Watson and Price have had somewhat similar career tracks. Both point guards, Watson played for six teams in 13 years, while Price is moving onto his 7th team in 12 years. Watson had two seasons where he started more than 50 games, while Price reached his apex last season the last two seasons with 38 starts combined.

Though Watson’s role was a bit larger than Price’s throughout, they both figured out how to contribute positively to teams and stay in the league for more than a decade in a backup point guard role for multiple teams.

Their paths crossed in Utah during the 2010-11 season, where they both came off the bench for first Jerry Sloan and then Tyrone Corbin (Watson’s assistant now with the Suns). Sloan retired mid-year and Corbin took over in the same year Deron Williams was traded to New Jersey for Devin Harris and Derrick Favors, primarily. Raja Bell was also a member of that team.

“For me personally I love and appreciate him as a brother,” Watson said. “I know his entire family, I remember when the kids were babies, I know his wife, so for me it’s a lifelong relationship.”

We have heard this and that about former Suns backup PG Ronnie Price signing with the Oklahoma City Thunder on a two-year deal, but nothing has materialized officially as of yet.

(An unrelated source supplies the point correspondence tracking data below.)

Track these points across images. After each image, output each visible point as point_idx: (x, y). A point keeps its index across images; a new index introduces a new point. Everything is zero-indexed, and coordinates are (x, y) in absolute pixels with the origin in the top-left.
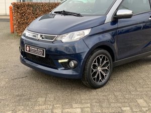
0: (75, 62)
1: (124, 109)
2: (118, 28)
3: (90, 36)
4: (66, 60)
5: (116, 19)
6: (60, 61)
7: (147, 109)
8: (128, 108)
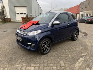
0: (34, 44)
1: (54, 67)
2: (54, 29)
3: (41, 33)
4: (31, 44)
5: (53, 25)
6: (28, 44)
7: (64, 68)
8: (56, 67)
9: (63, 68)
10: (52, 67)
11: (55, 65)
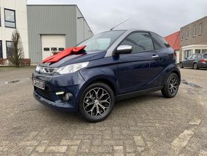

The Suns are just letting it play out.

“We support each other, we love each other,” Suns coach Watson said. “It’s a business decision for Ronnie. Of course he really appreciated everything here and he wished it could have worked out here, but for Ronnie moving forward it’s a great opportunity for his family financially.”

The key is getting that second guaranteed year. With money flowing rich this summer, Price early on got an opportunity for a two-year contract - something a 33-year old backup point guard with a long history of one-year minimum contracts was unlikely to see again.

“Ronnie Price as my former teammate and a guy I’ve known for almost ten years now,” Watson said, “Is at the point of his career where job security ‘plus one’ is important.”

The Suns, meanwhile, lucked into picking Tyler Ulis in the second round and appear to have confidence that Brandon Knight and Devin Booker will be able to support each other in complementary roles next year alongside Eric Bledsoe.

With Knight, Booker, Ulis and Bledsoe all locked up for three-plus years, there’s no need to give a two-year guaranteed contract to Price. The Suns wanted Price back at one year.

“Management has to do their job and they execute it,” he said. “They feel what’s best financially and for the vision of the team, and we all trust and believe in that.”

Make no mistake, Watson will miss Price. He spoke often last year that Ronnie was best suited as a third point guard off the bench but showed ultimate professionalism and moxie by instead having his best year as pro at the old age of 33 - just three years younger than Watson, and one year short of Watson’s own retirement age.

Watson even hinted last year that he’d love to see Price become a coach some day.

Now Watson will gladly make a spot available on his staff for Price, whenever he’s ready.